RAW DATA:
◆ ◆ ◆ ◆

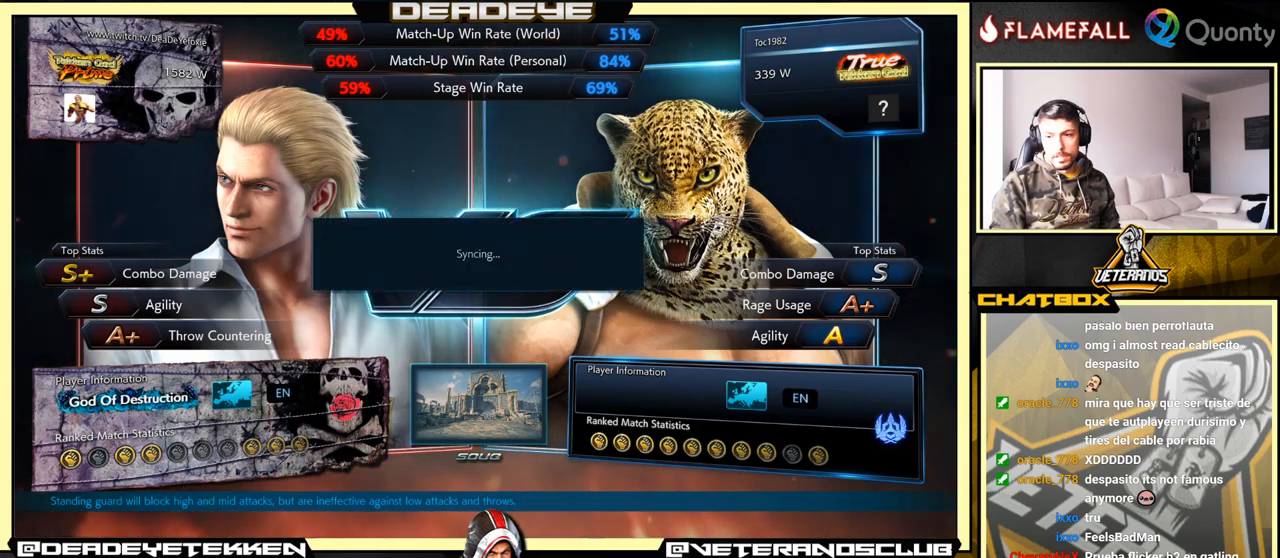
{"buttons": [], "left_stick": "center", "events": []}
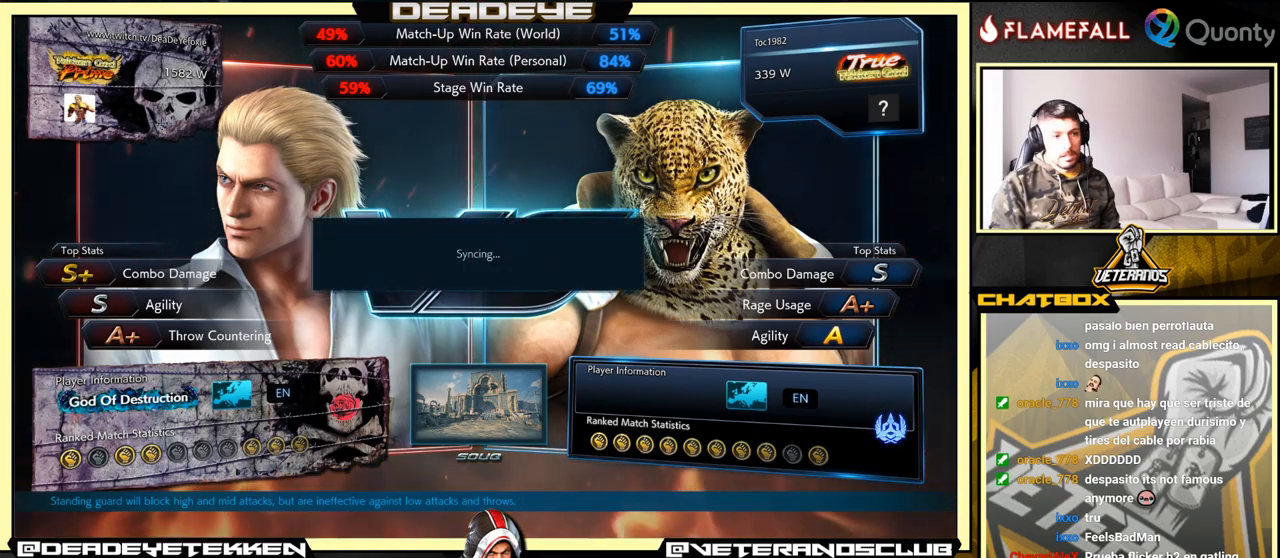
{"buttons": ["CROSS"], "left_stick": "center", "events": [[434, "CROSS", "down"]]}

◆ ◆ ◆ ◆

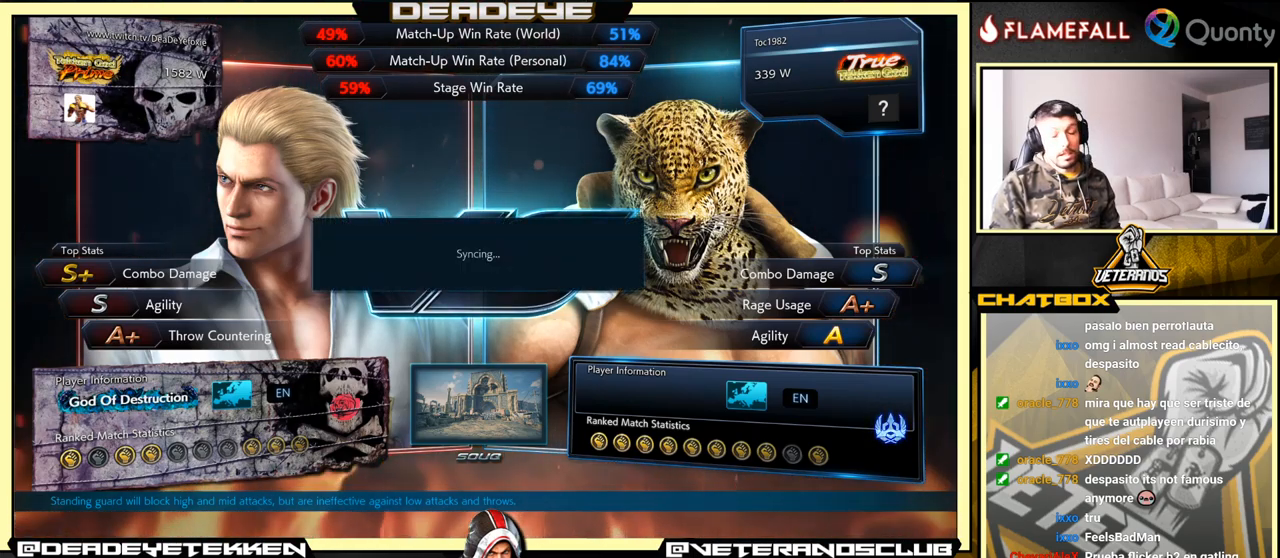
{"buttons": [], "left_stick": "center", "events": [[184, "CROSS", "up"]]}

◆ ◆ ◆ ◆

DIRECTIONS FOR THIS TASK: Every line above with the string "CROSS" in it should be copied into the answer.

TASK RESPONSE:
{"buttons": ["CROSS"], "left_stick": "center", "events": [[434, "CROSS", "down"]]}
{"buttons": [], "left_stick": "center", "events": [[184, "CROSS", "up"]]}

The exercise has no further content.